Rename "ПРОДОЛЖЕНИЕ" to "ЧИТАТЬ ДАЛЕЕ" throughout the page text in the listing, keeping everything else unchanged, and omit the pictures from your answer.

[SUPPLIED DATA — start]

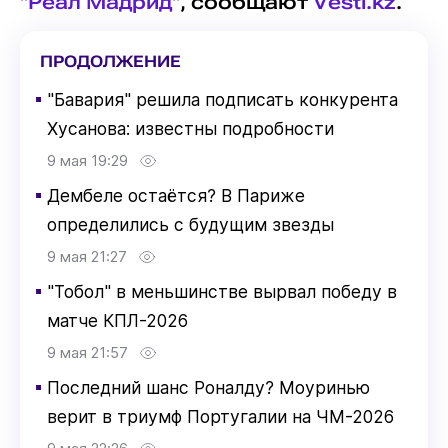
"Реал Мадрид"
, сообщают
Vesti.kz
.
ПРОДОЛЖЕНИЕ
▪
"Бавария" решила подписать конкурента
Хусанова: известны подробности
9 мая 19:29
▪
Дембеле остаётся? В Париже
определились с будущим звезды
9 мая 21:27
▪
"Тобол" в меньшинстве вырвал победу в
матче КПЛ-2026
9 мая 21:57
▪
Последний шанс Роналду? Моуринью
верит в триумф Португалии на ЧМ-2026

[SUPPLIED DATA — finish]

TASK RESULT:
"Реал Мадрид"
, сообщают
Vesti.kz
.
ЧИТАТЬ ДАЛЕЕ
▪
"Бавария" решила подписать конкурента
Хусанова: известны подробности
9 мая 19:29
▪
Дембеле остаётся? В Париже
определились с будущим звезды
9 мая 21:27
▪
"Тобол" в меньшинстве вырвал победу в
матче КПЛ-2026
9 мая 21:57
▪
Последний шанс Роналду? Моуринью
верит в триумф Португалии на ЧМ-2026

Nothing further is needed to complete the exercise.